What you 'like' on Facebook basically reveal your instincts and your decision trends. They are good indicators of your consumption patterns. Together with keywords, timestamp and location, they are excellent analytics for targeted marketing. Advertising and promotion are reasons why Google and Facebook are the top 5 companies in the world in terms of market capitalization.


What you type into Google's keyword searches and Facebook's status are indications of your traits. These would not be very useful for spying but would be helpful in targeted marketing. Products and services are created to solve our daily problems. They attempt to change or strengthen our traits. That's why we buy them. Eating a chocolate makes us happy so we buy them. At the same time, they make us unhealthy because of sugar and calories. Therefore sugar-free chocolates become a middle-ground solution. They are designed to leverage on our trait contradictions.

So which of these personal data are more valuable?

  • Digital Image - name, emails, addresses and passwords. Risk of identity theft that can cause asset impairment. Your bank accounts can be hacked if your identity is stolen.

  • Digital Instinct - keywords, likes, time and location. Risk of being spied.

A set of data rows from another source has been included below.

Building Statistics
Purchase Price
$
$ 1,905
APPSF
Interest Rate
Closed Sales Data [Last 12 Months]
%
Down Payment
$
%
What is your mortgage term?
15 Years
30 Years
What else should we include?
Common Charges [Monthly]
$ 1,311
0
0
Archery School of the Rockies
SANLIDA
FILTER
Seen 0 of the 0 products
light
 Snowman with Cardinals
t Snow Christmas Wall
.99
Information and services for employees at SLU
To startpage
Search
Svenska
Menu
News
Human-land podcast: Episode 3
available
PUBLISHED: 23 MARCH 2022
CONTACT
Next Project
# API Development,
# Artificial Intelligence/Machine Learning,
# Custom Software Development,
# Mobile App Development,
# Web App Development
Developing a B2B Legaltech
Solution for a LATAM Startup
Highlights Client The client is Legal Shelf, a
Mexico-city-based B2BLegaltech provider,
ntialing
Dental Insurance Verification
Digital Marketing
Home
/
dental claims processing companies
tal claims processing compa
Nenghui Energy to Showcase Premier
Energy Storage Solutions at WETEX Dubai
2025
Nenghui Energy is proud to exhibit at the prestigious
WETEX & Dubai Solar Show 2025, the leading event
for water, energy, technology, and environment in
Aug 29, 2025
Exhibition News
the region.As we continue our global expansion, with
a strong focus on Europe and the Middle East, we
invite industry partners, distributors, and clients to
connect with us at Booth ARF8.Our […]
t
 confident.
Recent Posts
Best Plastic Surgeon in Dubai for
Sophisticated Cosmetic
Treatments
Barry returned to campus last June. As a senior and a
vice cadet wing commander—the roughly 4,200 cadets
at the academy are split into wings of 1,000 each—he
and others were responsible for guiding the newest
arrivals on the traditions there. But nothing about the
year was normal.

Good tool for targeted marketing.

  • Digital traits - patient, logic, emotional, healthy, obese. Almost risk free. Good marketing tool.


From an individual perspective, data about digital image would be most important. People have assets tied to them in the digital domain and losing them to internet crimes would be disastrous.


From corporate perspective, if I was Google and Facebook, then instinctive data would be the most valuable as it would generate tremendous analytics and advertising income for me.


But from my own personal view, the data I would crave most would be the environmental data that influences the traits of a person. They influence a person's instincts that ultimately define a person's traits. They define a person's way of life. They define a community's culture. They curate your identity. Environmental data influence who you become. It gives you one step ahead in predicting trends.